> [Task instructions]
In the listing below, every line with the word "down" needs to be copied.

> [Available data]
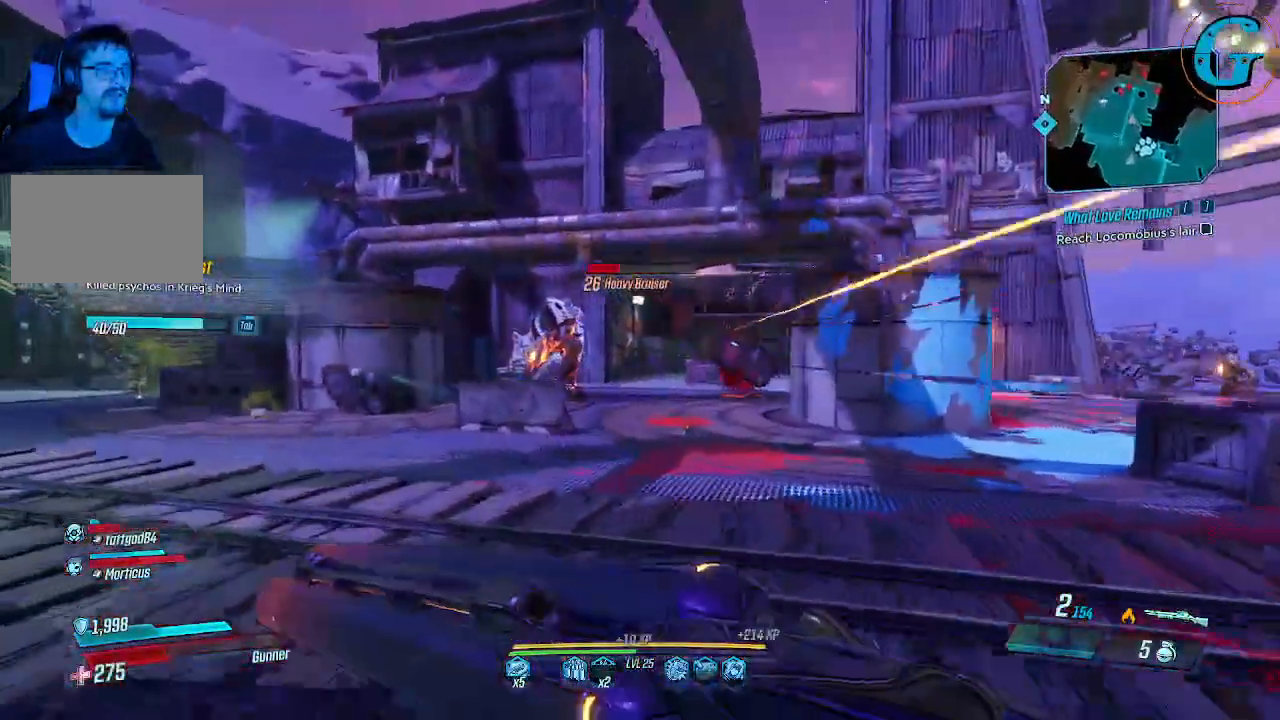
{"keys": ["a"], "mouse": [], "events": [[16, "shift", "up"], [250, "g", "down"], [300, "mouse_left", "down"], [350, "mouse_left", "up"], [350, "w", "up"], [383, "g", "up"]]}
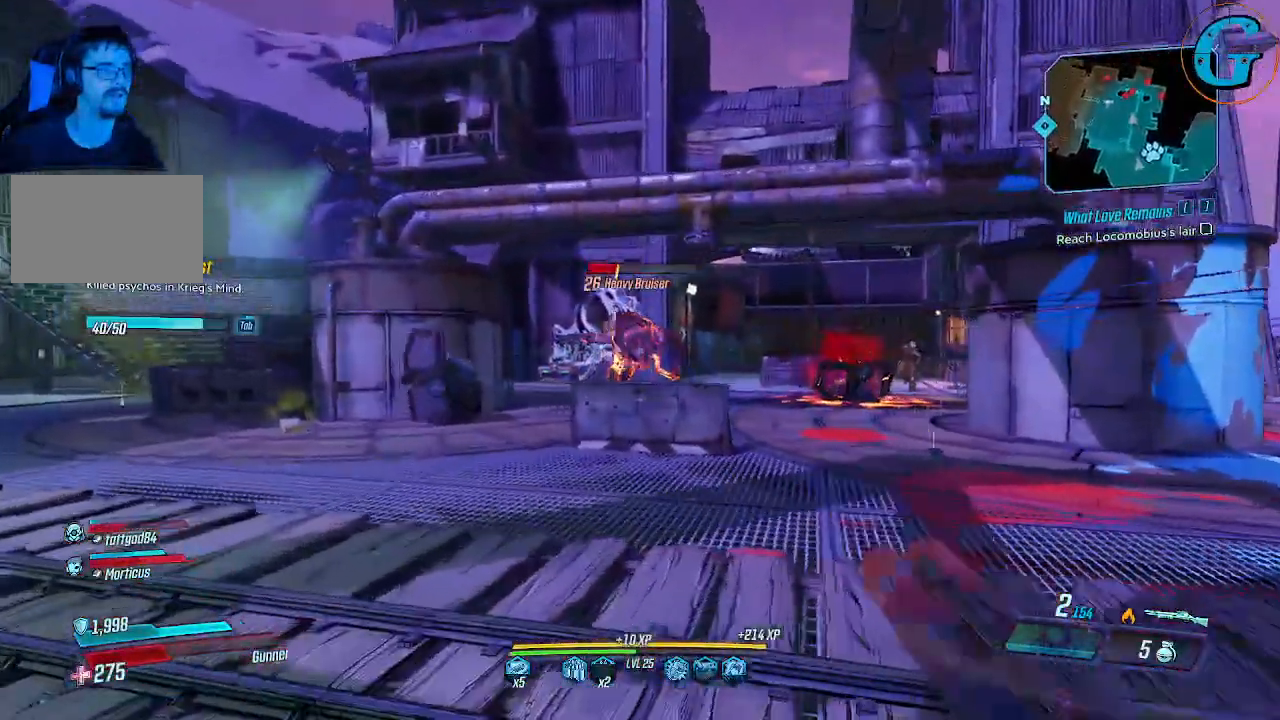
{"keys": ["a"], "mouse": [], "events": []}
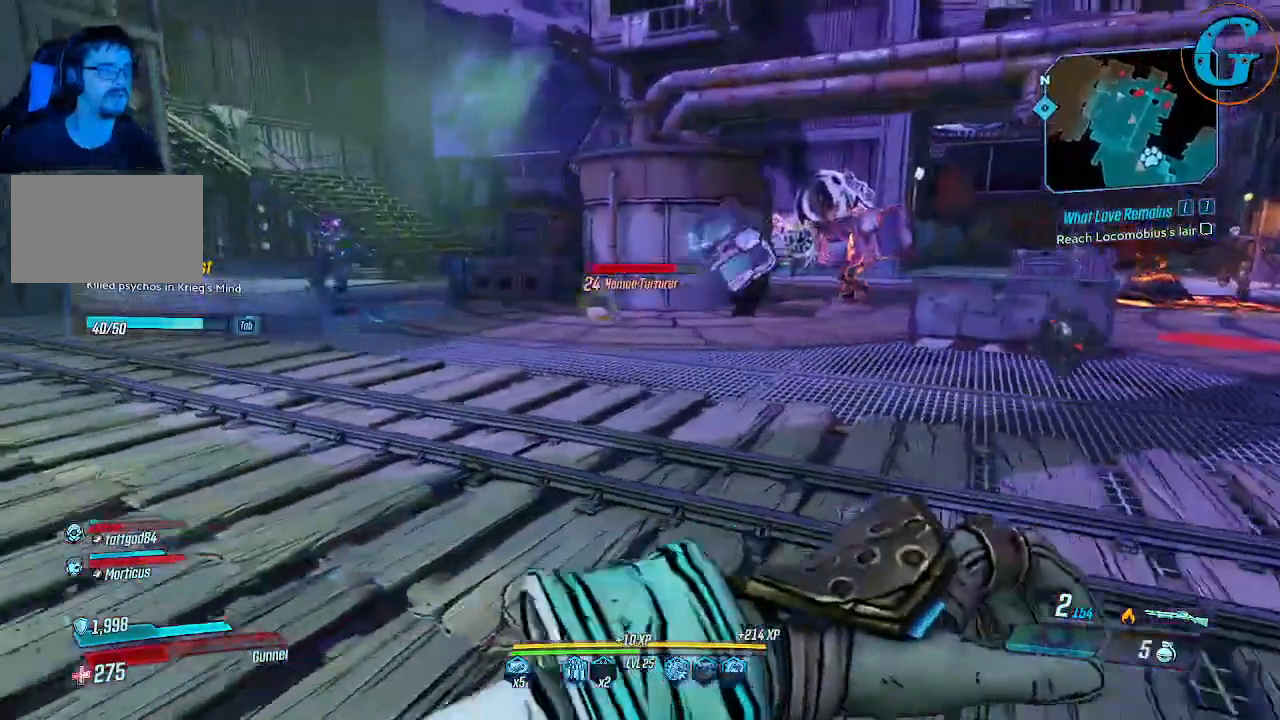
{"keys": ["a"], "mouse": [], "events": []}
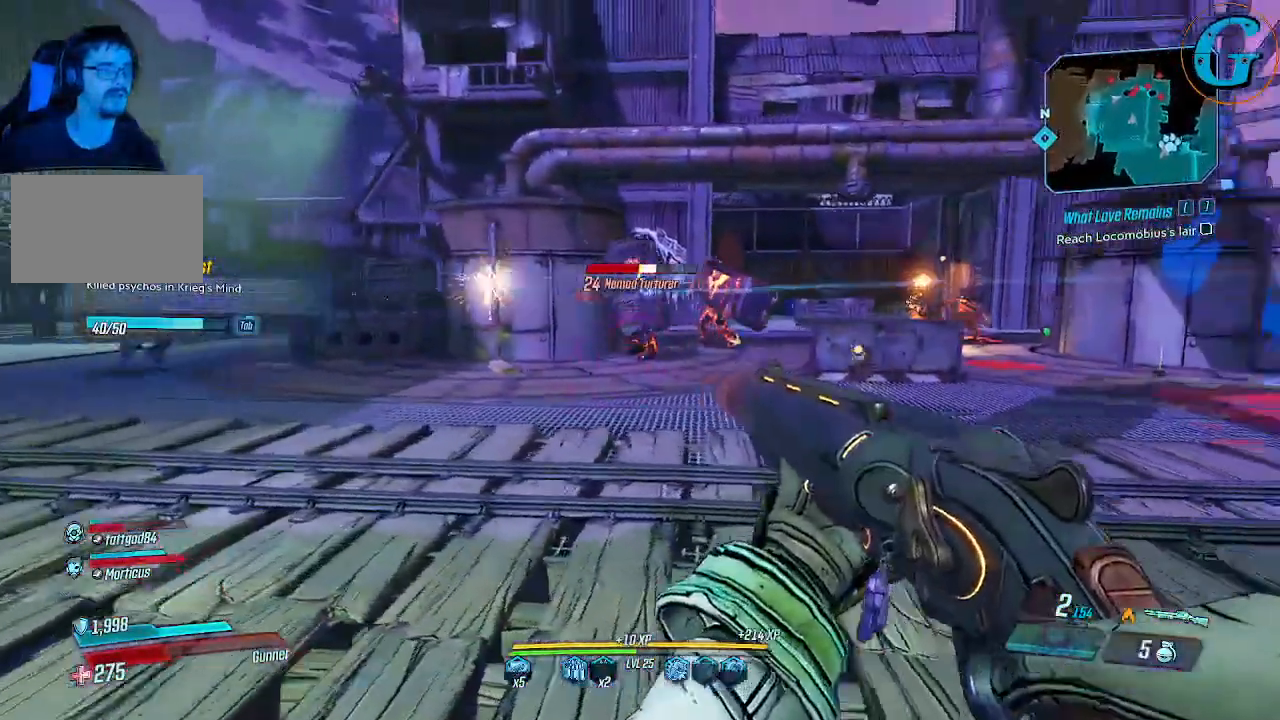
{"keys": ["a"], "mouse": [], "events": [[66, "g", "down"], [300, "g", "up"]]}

> [Your response]
{"keys": ["a"], "mouse": [], "events": [[16, "shift", "up"], [250, "g", "down"], [300, "mouse_left", "down"], [350, "mouse_left", "up"], [350, "w", "up"], [383, "g", "up"]]}
{"keys": ["a"], "mouse": [], "events": [[66, "g", "down"], [300, "g", "up"]]}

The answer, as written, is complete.